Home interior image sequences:
-----
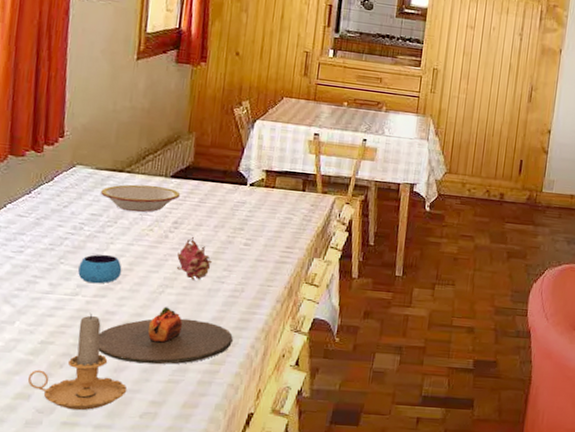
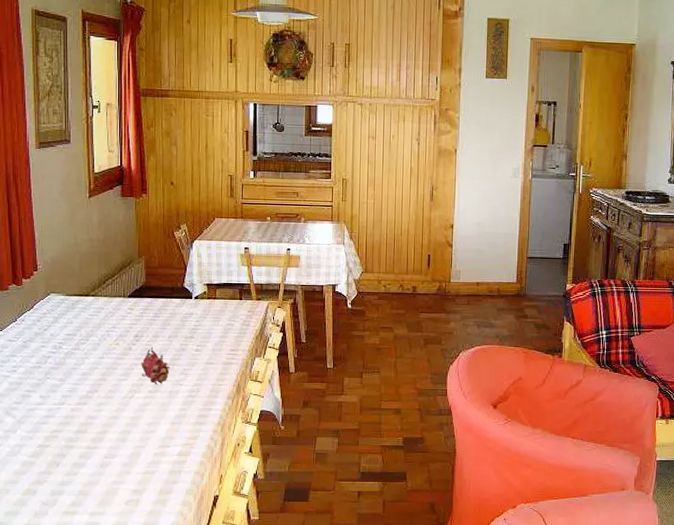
candle: present [27,312,128,411] -> none [32,418,113,501]
mug: present [78,254,122,284] -> none [62,368,97,394]
plate: present [98,307,233,365] -> none [84,409,194,459]
bowl: present [101,184,181,213] -> none [73,305,138,330]

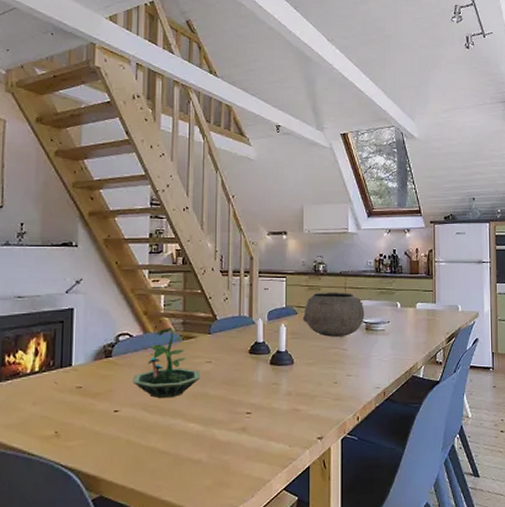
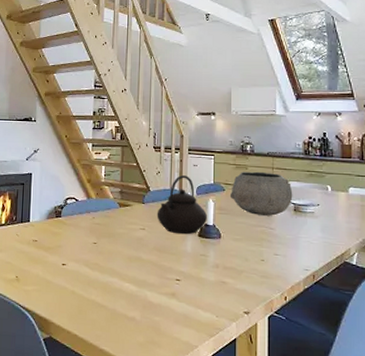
terrarium: present [133,326,201,399] -> none [78,194,135,258]
teapot: none [224,300,280,364] -> present [157,175,208,235]

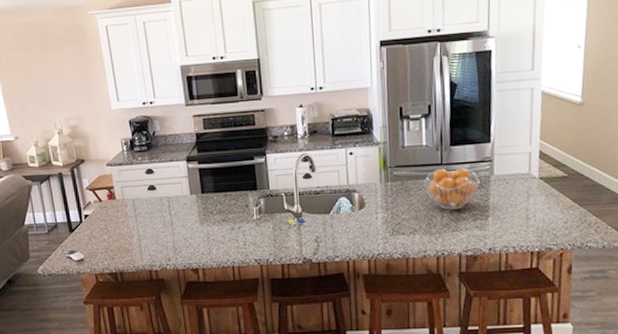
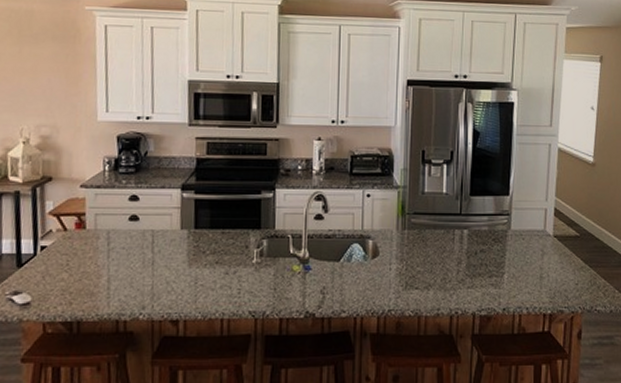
fruit basket: present [424,168,480,210] -> none [442,218,497,265]

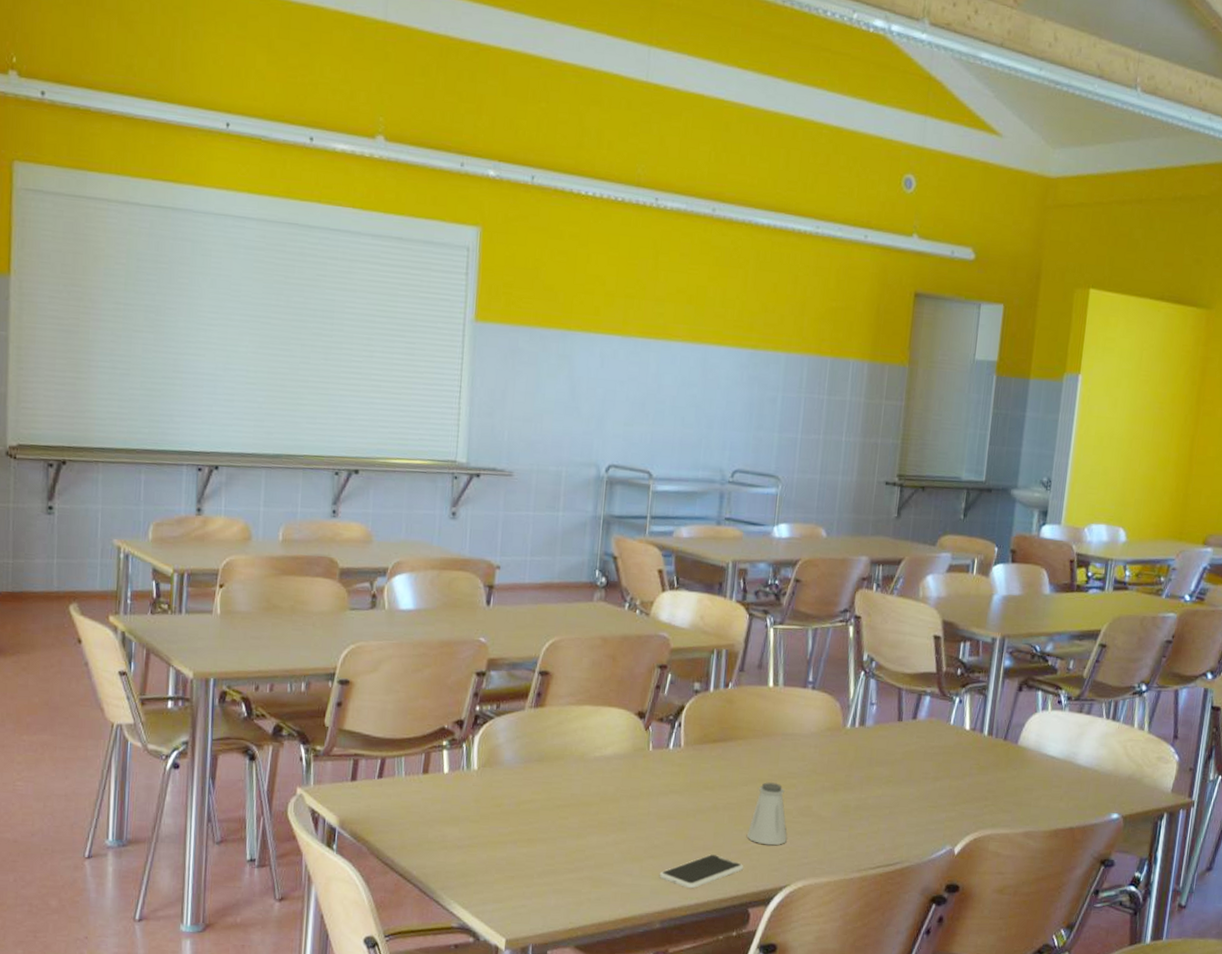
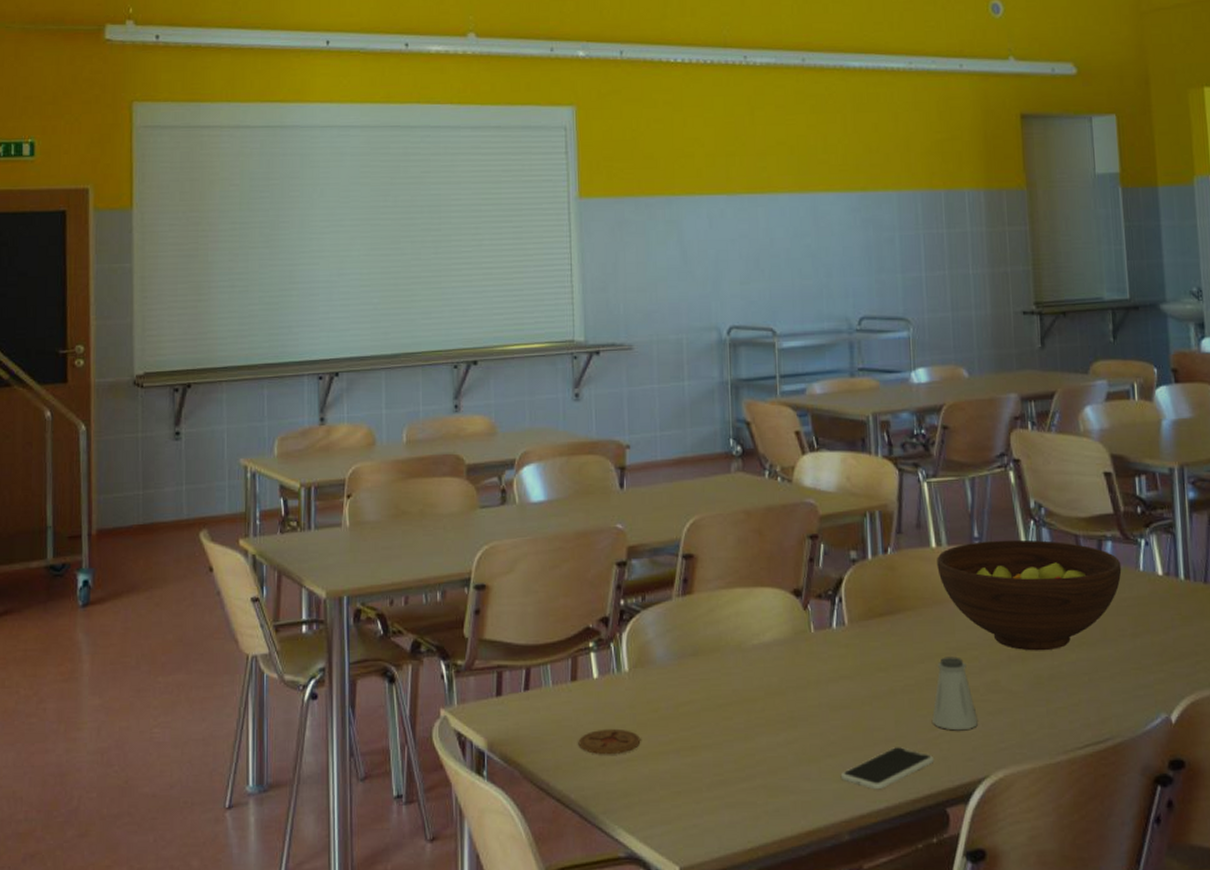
coaster: none [424,817,483,840] -> present [578,728,641,755]
fruit bowl: none [771,685,935,785] -> present [937,539,1122,651]

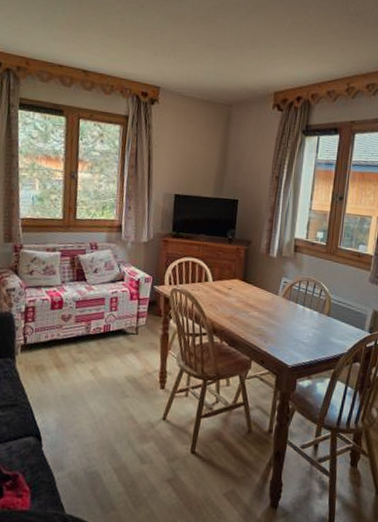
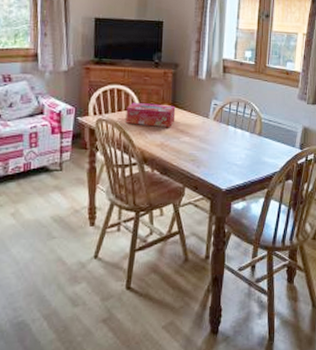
tissue box: none [198,274,247,302] -> present [125,102,176,128]

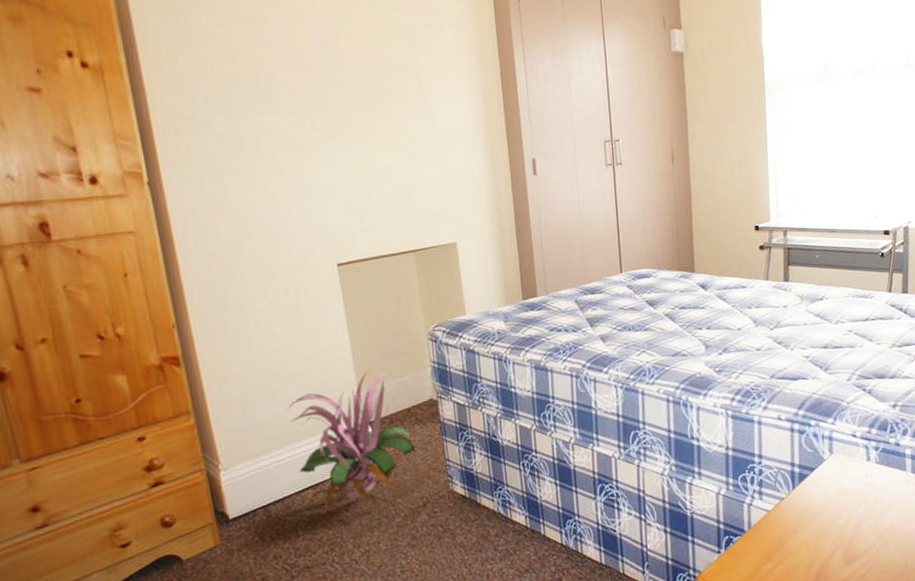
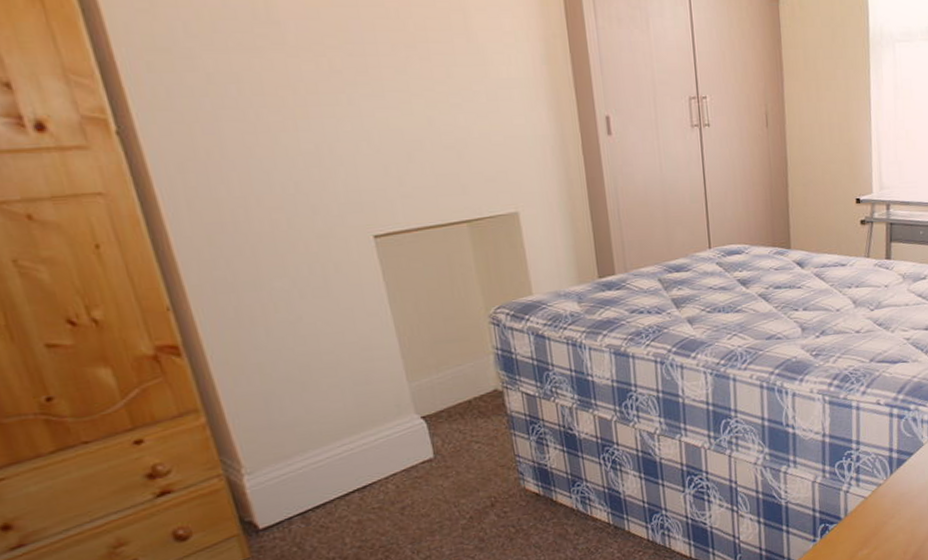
decorative plant: present [285,369,416,512] -> none [319,357,481,517]

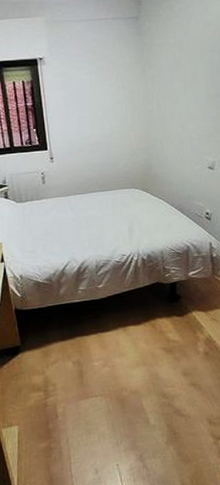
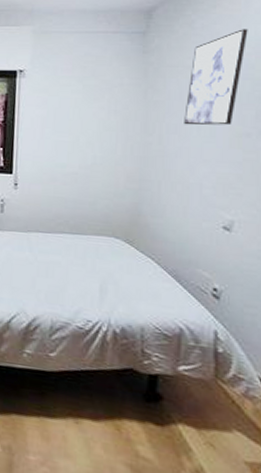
wall art: none [174,10,212,93] -> present [184,29,248,126]

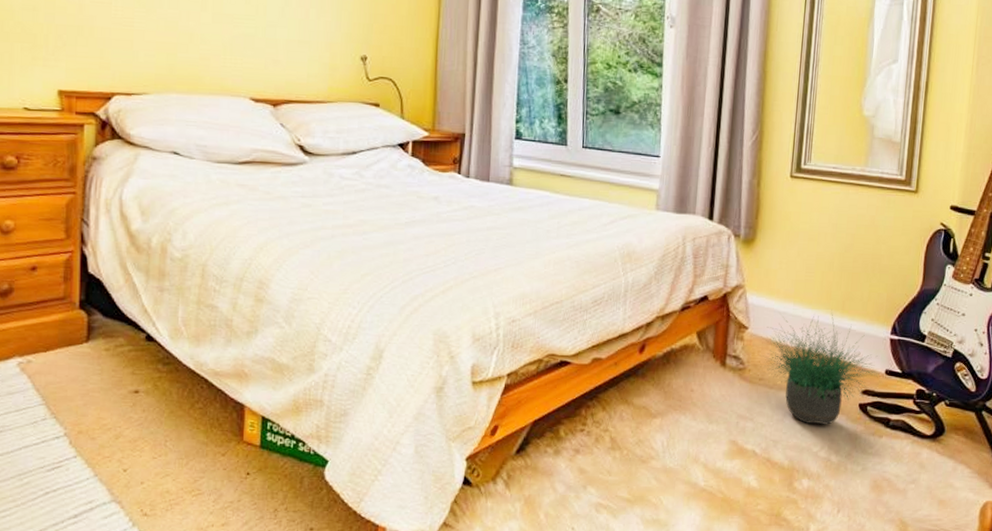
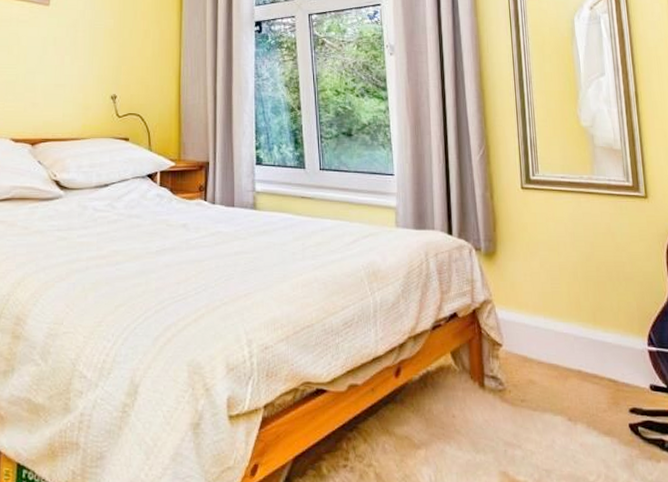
potted plant: present [761,313,878,425] -> none [519,326,644,450]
-----
Starting at the line that contains "wall art: none", transcribe each line through the last one of the entries above, exactly and without pictures.

wall art: none [174,10,212,93] -> present [184,29,248,126]

potted plant: present [761,313,878,425] -> none [519,326,644,450]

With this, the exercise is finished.